Local News
Fashion exhibit surprise hit for Peabody Essex Museum
SALEM — Three years ago, Peabody Essex Museum trustee Carla Herwitz saw an exhibit in Florida that she thought would be perfect for Salem. Herwitz was so excited she called PEM Executive Director Dan Monroe, who flew to West Palm Beach to see for himself.
With a little cajoling, Monroe persuaded the Metropolitan Museum of Art in New York City, the exhibition originator, to allow it to make one final, unscheduled stop here.
Thus was born the PEM appearance of "Rare Bird of Fashion: The Irreverent Iris Apfel," the smash show that closes Sunday.
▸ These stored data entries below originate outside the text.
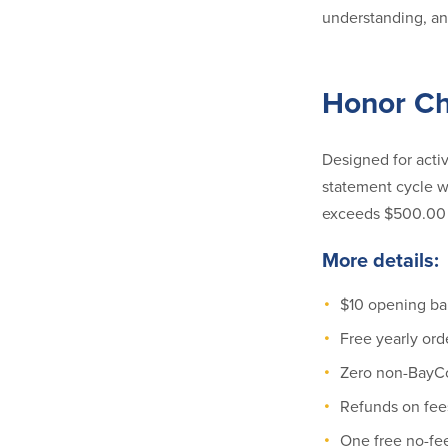
understanding, and
Honor C
Designed for acti
statement cycle w
exceeds $500.00 
More details:
$10 opening ba
Free yearly ord
Zero non-BayCo
Refunds on fee
One free no-fe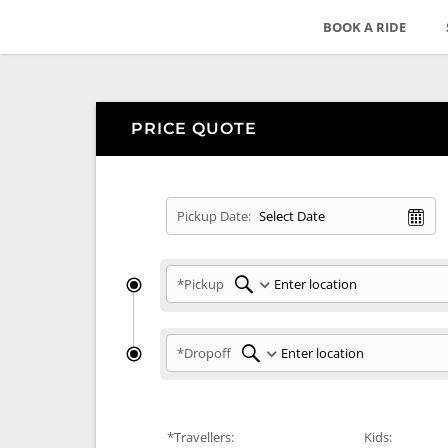
BOOK A RIDE
PRICE QUOTE
Pickup Date:
*Pickup
*Dropoff
*Travellers:
Kids: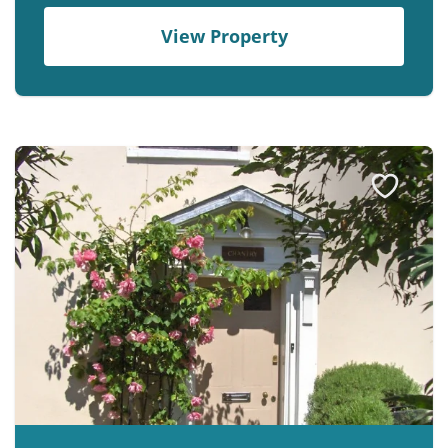
View Property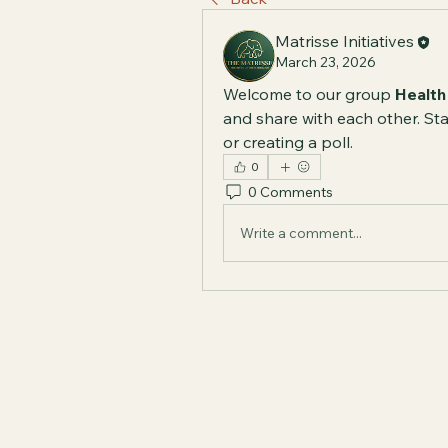
Matrisse Initiatives
March 23, 2026
Welcome to our group 
Health
and share with each other. Sta
or creating a poll.
0
0 Comments
Write a comment...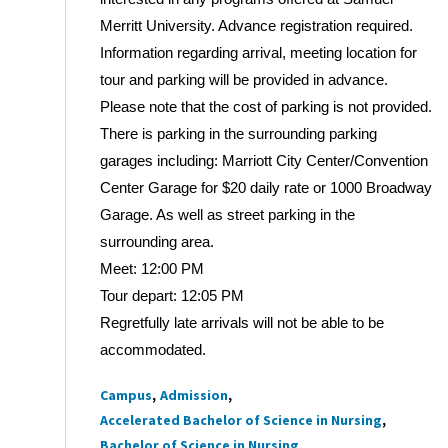
Merritt University. Advance registration required.
Information regarding arrival, meeting location for
tour and parking will be provided in advance.
Please note that the cost of parking is not provided.
There is parking in the surrounding parking
garages including: Marriott City Center/Convention
Center Garage for $20 daily rate or 1000 Broadway
Garage. As well as street parking in the
surrounding area.
Meet: 12:00 PM
Tour depart: 12:05 PM
Regretfully late arrivals will not be able to be
accommodated.
Campus
Admission
Tags
Accelerated Bachelor of Science in Nursing
Bachelor of Science in Nursing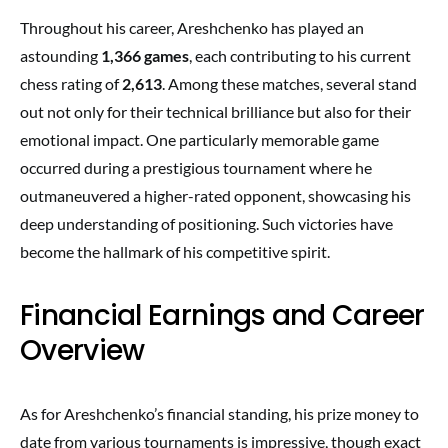
Throughout his career, Areshchenko has played an
astounding
1,366 games
, each contributing to his current
chess rating of
2,613
. Among these matches, several stand
out not only for their technical brilliance but also for their
emotional impact. One particularly memorable game
occurred during a prestigious tournament where he
outmaneuvered a higher-rated opponent, showcasing his
deep understanding of positioning. Such victories have
become the hallmark of his competitive spirit.
Financial Earnings and Career
Overview
As for Areshchenko’s financial standing, his prize money to
date from various tournaments is impressive, though exact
In less than four months, an estimated 70,000 visitors will have stepped through the doors, making it one of the museum's biggest successes in recent years.
It was a hit few saw coming.
"I had suspected the show would do well," said Jay Finney, chief marketing officer at PEM, "but nothing on the order of magnitude it has."
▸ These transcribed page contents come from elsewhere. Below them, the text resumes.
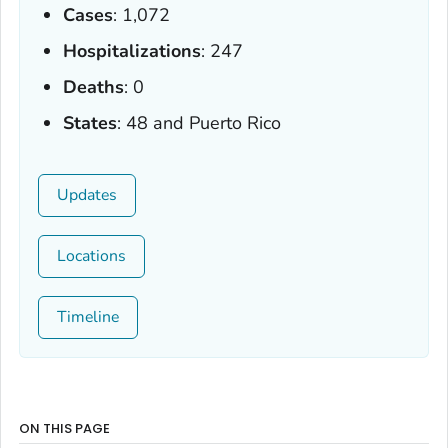
Cases
: 1,072
Hospitalizations
: 247
Deaths
: 0
States
: 48 and Puerto Rico
Updates
Locations
Timeline
ON THIS PAGE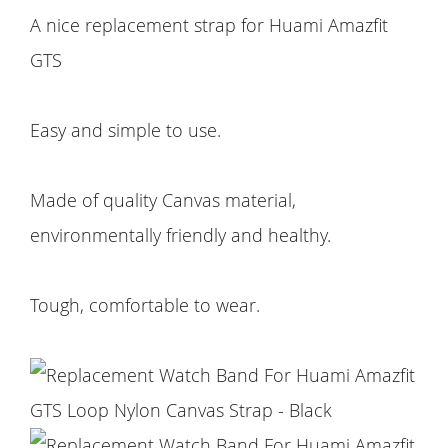
A nice replacement strap for Huami Amazfit
GTS
Easy and simple to use.
Made of quality Canvas material,
environmentally friendly and healthy.
Tough, comfortable to wear.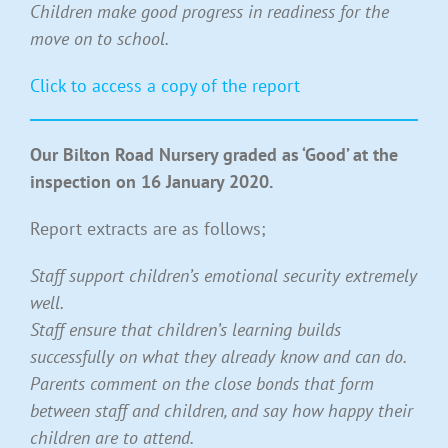
Children make good progress in readiness for the
move on to school.
Click to access a copy of the report
Our Bilton Road Nursery graded as ‘Good’ at the
inspection on 16 January 2020.
Report extracts are as follows;
Staff support children’s emotional security extremely
well.
Staff ensure that children’s learning builds
successfully on what they already know and can do.
Parents comment on the close bond
s that form
between staff and children, and say how happy their
children are to attend.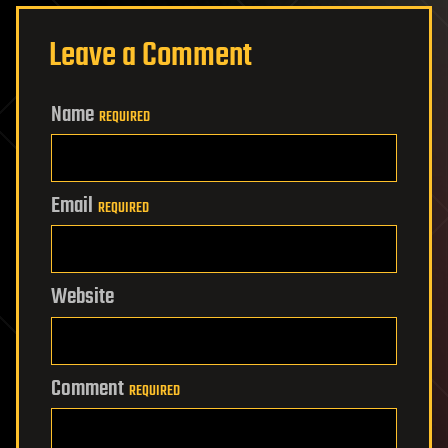
Leave a Comment
Name
REQUIRED
Email
REQUIRED
Website
Comment
REQUIRED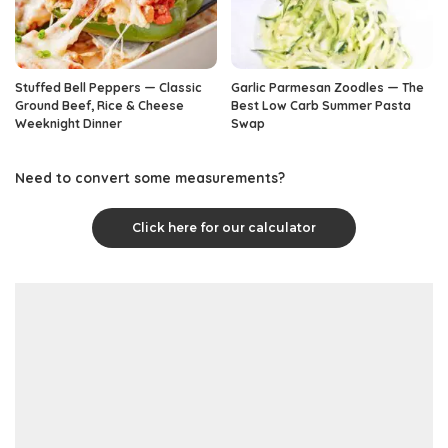
Stuffed Bell Peppers — Classic
Garlic Parmesan Zoodles — The
Ground Beef, Rice & Cheese
Best Low Carb Summer Pasta
Weeknight Dinner
Swap
Need to convert some measurements?
Click here for our calculator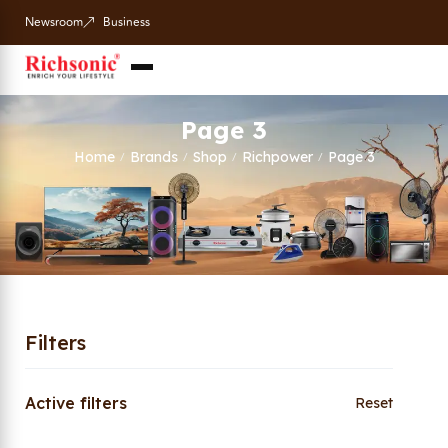
Newsroom
Business
Page 3
Home
Brands
Shop
Richpower
Page 3
/
/
/
/
Filters
Active filters
Reset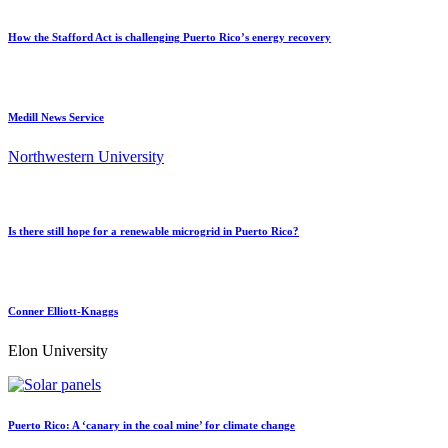
How the Stafford Act is challenging Puerto Rico’s energy recovery
Medill News Service
Northwestern University
Is there still hope for a renewable microgrid in Puerto Rico?
Conner Elliott-Knaggs
Elon University
Puerto Rico: A ‘canary in the coal mine’ for climate change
Although not approaching the numbers of "Painting Summer in New England," a 2006 blockbuster, the Iris Apfel exhibit ranks fourth in attendance since PEM reopened in 2003 after a major expansion.
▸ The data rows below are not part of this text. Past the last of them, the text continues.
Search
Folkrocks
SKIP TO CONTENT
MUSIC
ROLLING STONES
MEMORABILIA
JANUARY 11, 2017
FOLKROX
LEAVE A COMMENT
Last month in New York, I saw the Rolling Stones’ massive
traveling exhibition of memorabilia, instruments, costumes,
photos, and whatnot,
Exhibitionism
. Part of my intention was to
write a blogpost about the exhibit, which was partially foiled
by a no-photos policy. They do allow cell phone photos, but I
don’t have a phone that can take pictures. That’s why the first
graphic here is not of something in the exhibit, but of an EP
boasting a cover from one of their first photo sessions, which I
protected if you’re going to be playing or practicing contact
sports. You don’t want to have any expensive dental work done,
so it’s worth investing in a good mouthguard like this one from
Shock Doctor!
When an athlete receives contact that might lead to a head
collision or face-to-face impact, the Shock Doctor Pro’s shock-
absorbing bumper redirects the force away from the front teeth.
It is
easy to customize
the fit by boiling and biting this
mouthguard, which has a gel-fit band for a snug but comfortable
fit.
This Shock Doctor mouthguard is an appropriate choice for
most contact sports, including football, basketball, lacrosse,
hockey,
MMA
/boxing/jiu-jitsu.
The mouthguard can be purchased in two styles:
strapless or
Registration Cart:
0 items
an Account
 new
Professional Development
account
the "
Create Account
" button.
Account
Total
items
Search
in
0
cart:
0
Apfel, for the uninitiated, is not a designer, but an 88-year-old fashion icon from New York who became a legend by combining the improbable — haute couture and flea-market specials. This traveling exhibit, she once said, was a peek inside her closet.
The show took on a life of its own, PEM officials said, spreading as much by word-of-mouth as by promotion. It was the experience of actually seeing Apfel's outrageously magnificent outfits, they said, that brought museumgoers back.
"This was more spectacle" than fashion show, Finney said.
Soon, the audience started imitating the artist. Teenage girls were showing up in wild costumes. Even a few men let it fly.
"Some guys would come in with the wildest, wackiest blazers," Finney said. "I'd say, 'Is this the first time you've been able to wear that?' They'd say, 'Absolutely.'"
Attendance also got a boost from special programming, including visits from famed designer Isaac Mizrahi and from Michael Vollbracht, the former creative designer for Bill Blass.
This show opened in October, usually the worst time to launch an exhibit in Salem, when most visitors are here for Haunted Happenings. But the timing also may have helped, providing visitors a counterpoint to the bad economic times outside.
"The news has been so grim," said April Swieconek, a PEM spokeswoman. "And this was a little bit of frivolity."